Can you try this in your environment?

conda install -c bioconda itsxpress=2.0.0

Hello again,
I think we are getting close to what is causing the issue. I cant install ITSxpress 2.0 in qiime2-2023.5 (in a new unused, fresh env):

conda activate qiime2-2023.5
conda install -c bioconda itsxpress=2.0.0

Solving environment: -
Found conflicts! Looking for incompatible packages.
This can take several minutes. Press CTRL-C to abort.

UnsatisfiableError: The following specifications were found to be incompatible with each other:

Output in format: Requested package -> Available versionsThe following specifications were found to be incompatible with your system:

  • feature:/linux-64::__glibc==2.29=0
  • feature:|@/linux-64::__glibc==2.29=0

Your installed version is: 2.29

I tried this in two different computers, one of them with a fresh Ubuntu installation, but the error was the same. So I guess is something related to the qiime env but to be honest I am not sure.

Just in case, mi Linux system is:
(base) jamorillo@jamorillo-DNA-decoding:~$ cat /etc/os-release
PRETTY_NAME="Ubuntu 22.04.2 LTS"
NAME="Ubuntu"
VERSION_ID="22.04"
VERSION="22.04.2 LTS (Jammy Jellyfish)"
VERSION_CODENAME=jammy
ID=ubuntu
ID_LIKE=debian
HOME_URL="https://www.ubuntu.com/"
SUPPORT_URL="https://help.ubuntu.com/"
BUG_REPORT_URL="Bugs : Ubuntu"
PRIVACY_POLICY_URL="Data privacy | Ubuntu"
UBUNTU_CODENAME=jammy

Hello,
Has anyone managed to install ITSxpress (2.0) in the latest version of Qiime2(2023.5)?
I'm starting a new project and would like to use it if that can be arranged.
Thanks a lot!

@seinarsson, @Adam_Rivers - it sounds like ITSxpress can't be used in the most recent version of QIIME 2 (but I haven't tried this myself yet).

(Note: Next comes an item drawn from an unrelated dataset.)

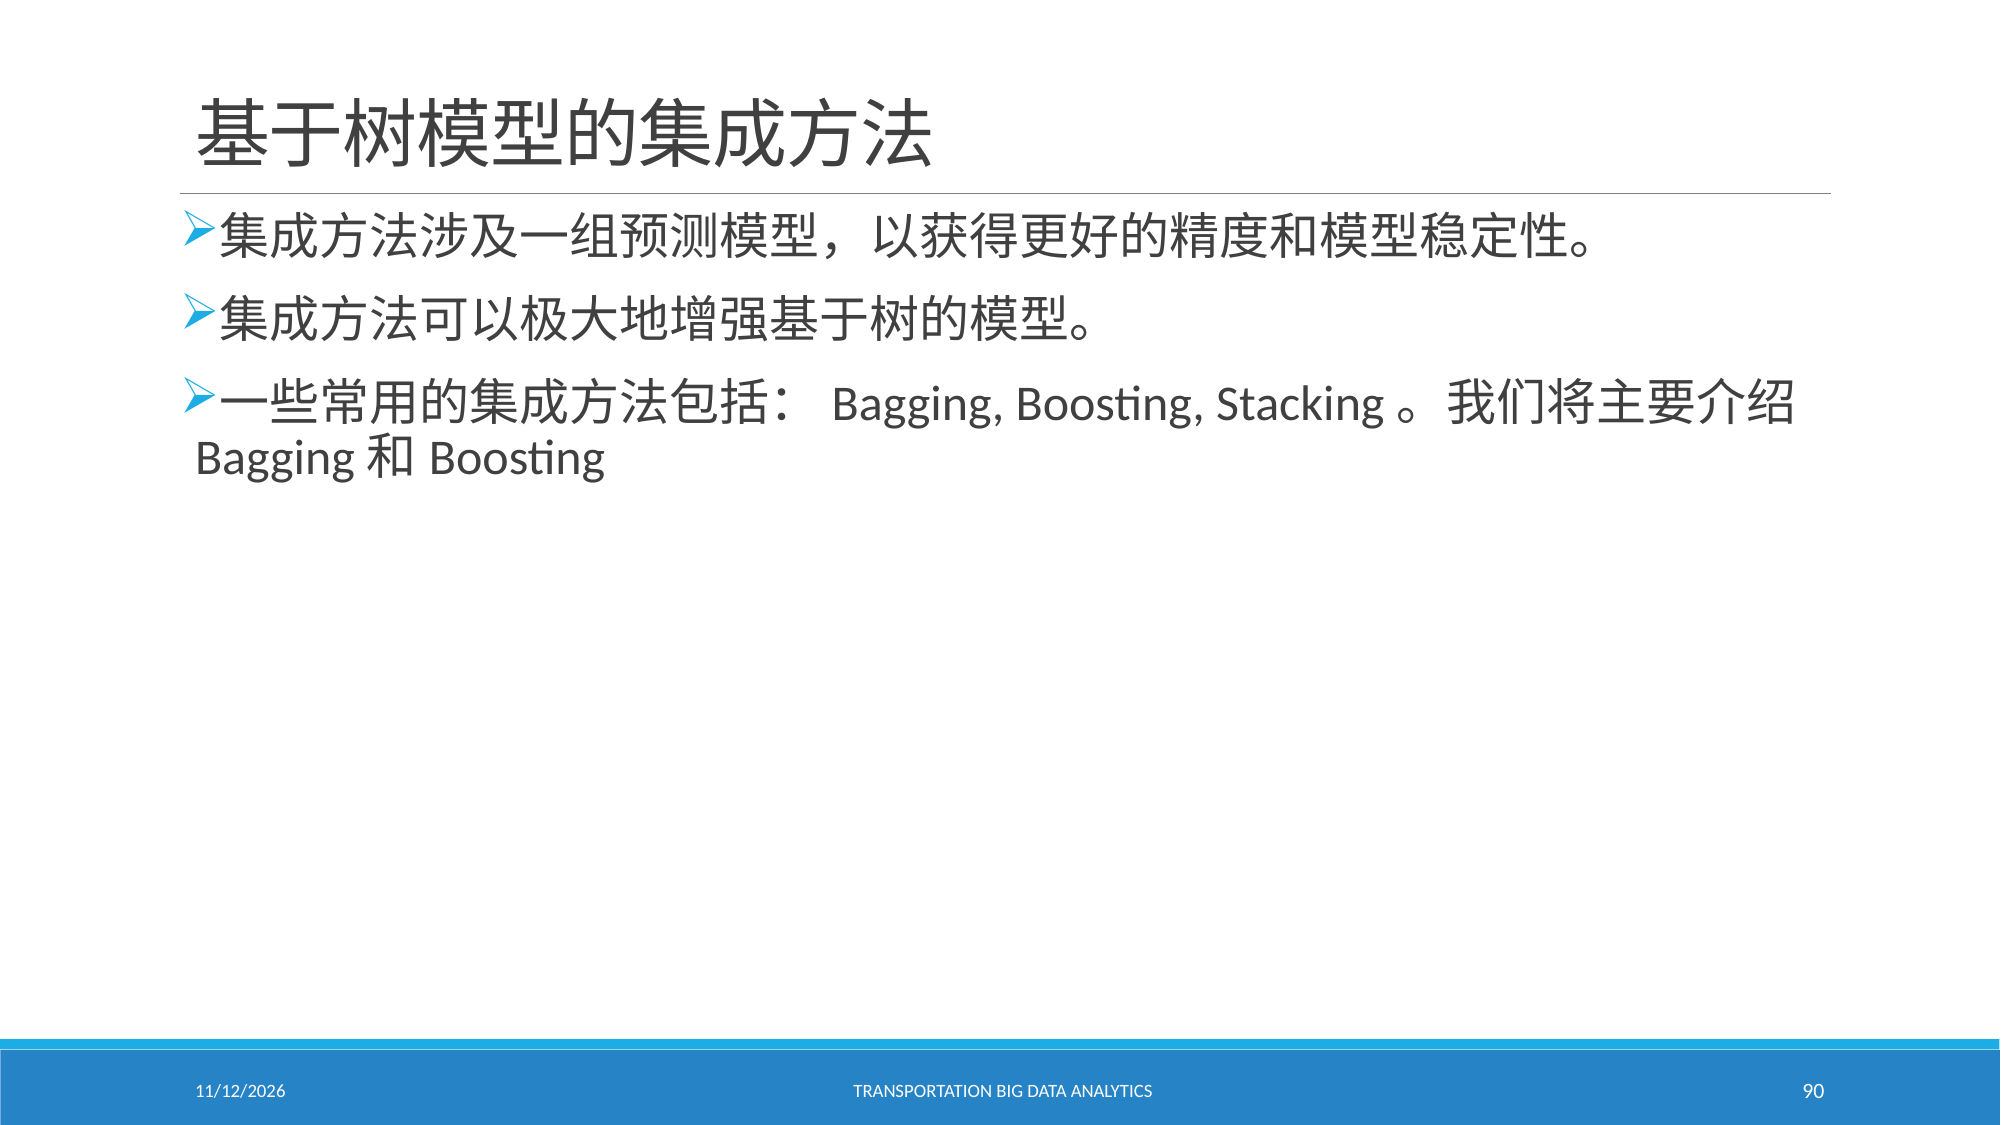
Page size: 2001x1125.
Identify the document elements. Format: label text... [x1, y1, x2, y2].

title 基于树模型的集成方法 [180, 20, 1830, 185]
slide_number 90 [1624, 1059, 1840, 1120]
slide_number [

We have a new release coming out later this week - that will be 2023.7. Would you like any help getting ITSxpress to work with the most recent version of QIIME 2, once the new release comes out? Just let us know what we can do.

1 Like

I've tried creating this error but I haven't been able to. I'm able to install 2023.5 Qiime (and back to 2022.8 at least) with ITSxpress2.0.0, both on my personal computer (Ubuntu 20.04), HPC and using Github Actions to test on the latest Ubuntu.

@gregcaporaso/@Adam_Rivers do either of you have issues installing ITSxpress with the most recent Qiime?

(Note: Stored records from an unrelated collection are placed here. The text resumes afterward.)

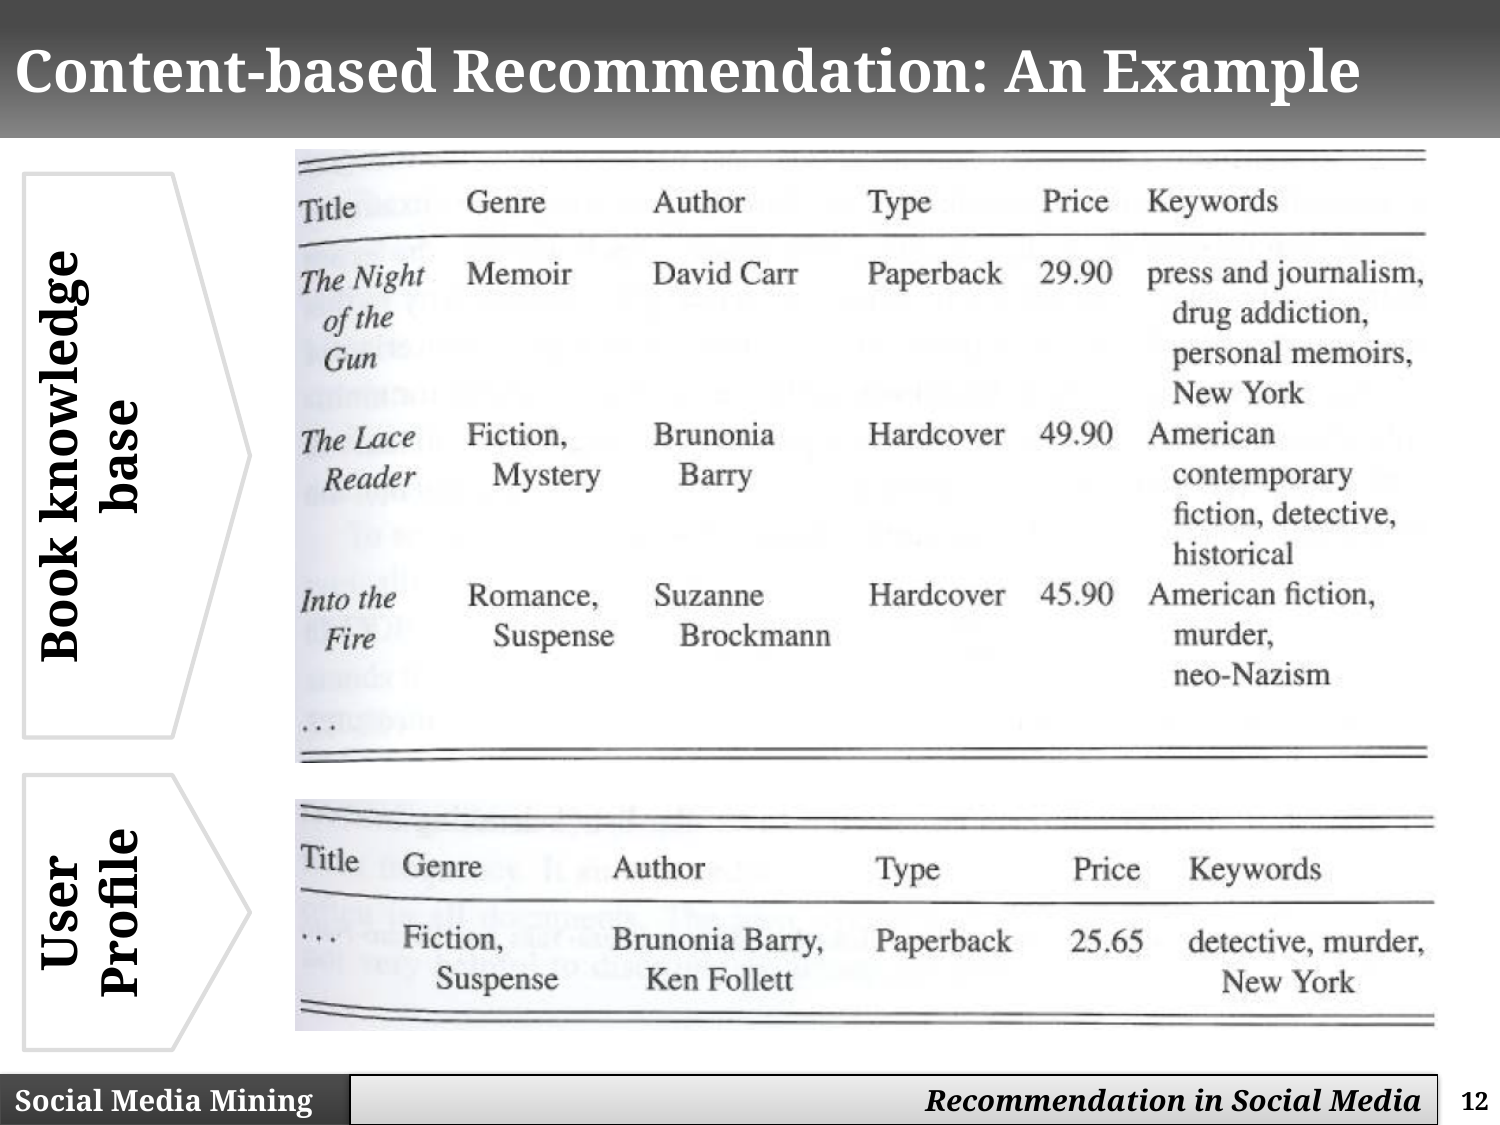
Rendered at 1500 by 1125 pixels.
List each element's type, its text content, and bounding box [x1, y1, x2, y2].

title Content-based Recommendation: An Example [0, 0, 1500, 138]
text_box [19, 173, 251, 738]
picture [295, 149, 1436, 763]
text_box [19, 774, 251, 1051]
picture [295, 799, 1438, 1032]
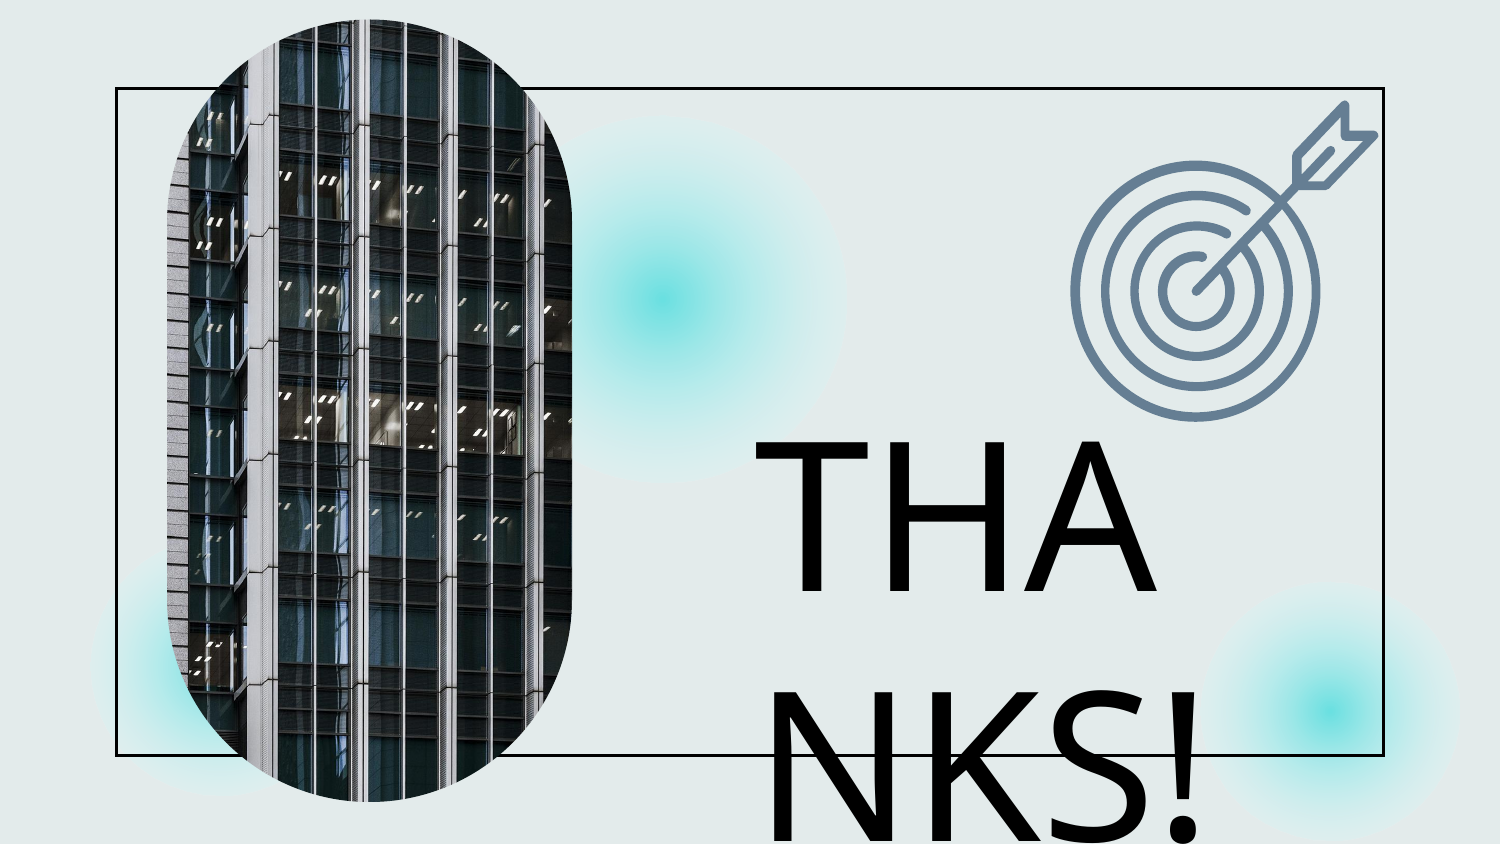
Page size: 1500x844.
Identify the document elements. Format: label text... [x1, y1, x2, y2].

@ja.morillo one idea I have for you is to install micromamba or mamba to use instead of conda, since conda tends to give you unclear error messages. Hopefully we can try and isolate what is causing the conflict that way.

https://mamba.readthedocs.io/en/latest/micromamba-installation.html#umamba-install

Another I saw here: python - Conda UnsatisfiableError with linux64 and glibc - Stack Overflow
Where you may have locked conda into a specific version of python (but conda won't give you this information, since it has poor error messages). So if you can install one of the mambas, hopefully they'll either resolve the conflict or give a better explanation of what is causing the conflict.

Another thought I had is you may have to set the order of your conda channels? You can try this and then do the installation of Qiime and ITSxpress:

conda config --prepend channels bioconda
conda config --prepend channels conda-forge

Maybe there are some legacy packages that are causing an issue.

1 Like

Thanks a lot for the ideas and your time, and for implementing ITSxpress. I will try. As an alternative, I was also considering running ITSx outside of qiime2 and then importing the sequences into qiime2, in case I can't run it within the q-environment.

This topic was automatically closed 31 days after the last reply. New replies are no longer allowed.